By Dr. Bruce Currey
This photo of Dr. M. R. Biswas was taken during a field visit (year unknown).
Born in Satashia, Gopalganj, three years before panchaxer manvantara (the famine of 1943), Professor Biswas learned from, reflected upon and shared knowledge of water and life on the ever changing Ganges–Brahmaputra–Meghna river system for eight decades. He even retained some deltaic sediment on his shoes as an exalted Member of the Bangladesh Public Service Commission (BPSC).
One aspect that never changed through those eight decades was his all round integrity. That was not just his probity in public office whether at the Bangladesh Agricultural University (BAU) or BPSC, but his humble self cultivation. He conversed with everyone: awed by none and intimidating to none.
It was this conversational conviviality that made him the quintessential interdisciplinary scholar at least four decades before interdisciplinarity became fashionable. While his theoretical training was in engineering and technology, he was always the first to engage in an আড্ডা adda, or conversation with economists, sociologists and anthropologists about irrigation management. His academic office was in the Department of Irrigation and Water Management and his home was in Mymensingh, but he was often seen in the field walking along the low bund or ail separating, one plot of fluorescent green aman seedlings watered from a shallow tube well, from another dusty brown plot scorched by drought. He not only developed a cadre of leading scholars at BAU, but he supported the Rural Development Academy in Bogra, always giving encouragement to the initiatives of young students, just as his tubewells nourished the shoot apical meristem of rice. He was a regular visitor to the Bangladesh Agricultural Research Council (BARC) in Dhaka, not only to the irrigation section, but to all Council members, constantly negotiating for improved on-farm research and strengthening links with the universities.
"His academic office was in the Department of Irrigation and Water Management and his home was in Mymensingh, but he was often seen in the field walking along the low bund or ail separating, one plot of fluorescent green aman seedlings watered from a shallow tube well, from another dusty brown plot scorched by drought."
I remember and pay humble tribute to Professor Biswas for his sustained support to the nascent Rural Social Science Network (RSSN) encouraging open critical discussion from all philosophical viewpoints as symbolised in Professor Sattar Mandal’s translation of 'Pothikreet Arthinitibid. Professor Biswas upheld the probity of the unique RSSN doctoral student selection process, keeping it free from corruption and at that time each and every PhD trainee returned from abroad to Bangladesh.

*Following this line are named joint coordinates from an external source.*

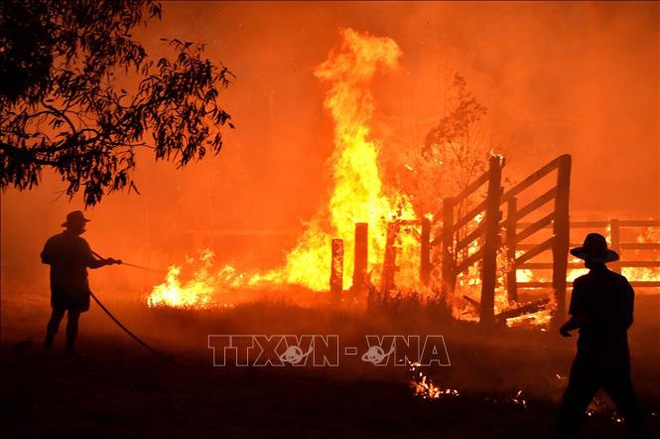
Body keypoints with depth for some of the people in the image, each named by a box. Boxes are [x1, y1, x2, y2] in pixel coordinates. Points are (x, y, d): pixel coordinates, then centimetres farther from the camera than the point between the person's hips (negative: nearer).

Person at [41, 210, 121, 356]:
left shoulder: (53, 241, 1)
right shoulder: (79, 243, -16)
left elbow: (45, 259, 8)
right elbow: (92, 263, -17)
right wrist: (107, 261, -3)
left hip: (57, 285, 5)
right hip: (76, 287, -5)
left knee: (57, 314, 17)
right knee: (73, 317, 1)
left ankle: (48, 344, 16)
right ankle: (69, 349, 2)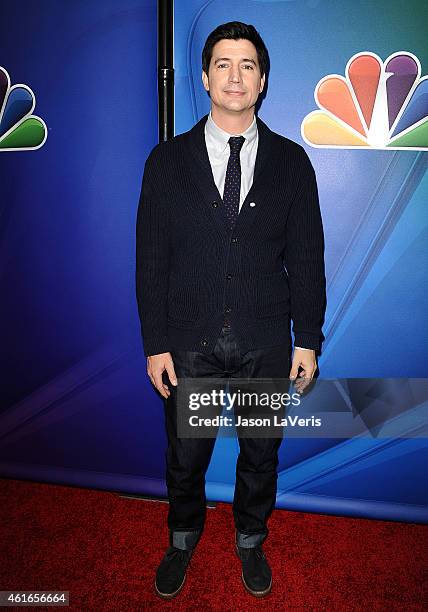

Amidst the civil turmoil at the end of the Bangladesh military dictatorship, propped up by the international donor community, a US$ 10.2 billion loan for a “Flood Action Plan’ (FAP) of massive flood protection structures was foist upon the people of Bangladesh to ensnare future generations in debt. The allure of the apparently large loan of US$ 10.2 billion tempted the integrity of many other international and national ‘experts’.
However, the late Dr. M. M. Rahman, Executive Vice Chairman, BARC and Professor Shapan Adnan, the Bangladesh Agricultural Research Council and RSSN members held a seminar and then wrote a critical review of the Flood Action Plan entitled ‘Flood Plain Agriculture’.
Professor Biswas, trained as an engineer at the Bangladesh University of Engineering and Technology had completed his doctorate in the United States.
He knew that the US Army Corps of Engineers had invested not just $10.2 billion dollars, but US $250 billion in building massive flood protection structures on the Mississippi-Missouri system. Like many others he knew that the expensive Mississippi structures had again failed to protect in 1983.
But living in Mymensingh on the old distributary of the Brahmaputra River, Professor Biswas, with his indigenous knowledge, was also fully cognizant that the main Brahmaputra river had fourteen (14) times more erosive power than the Mississippi-Missouri system. With this knowledge, he supported the RSSN আড্ডা adda.
Professor Mozibur Rahman Biswas’ integrity will long endure!
Dr. Bruce Currey is an associate research fellow at University of Geneva.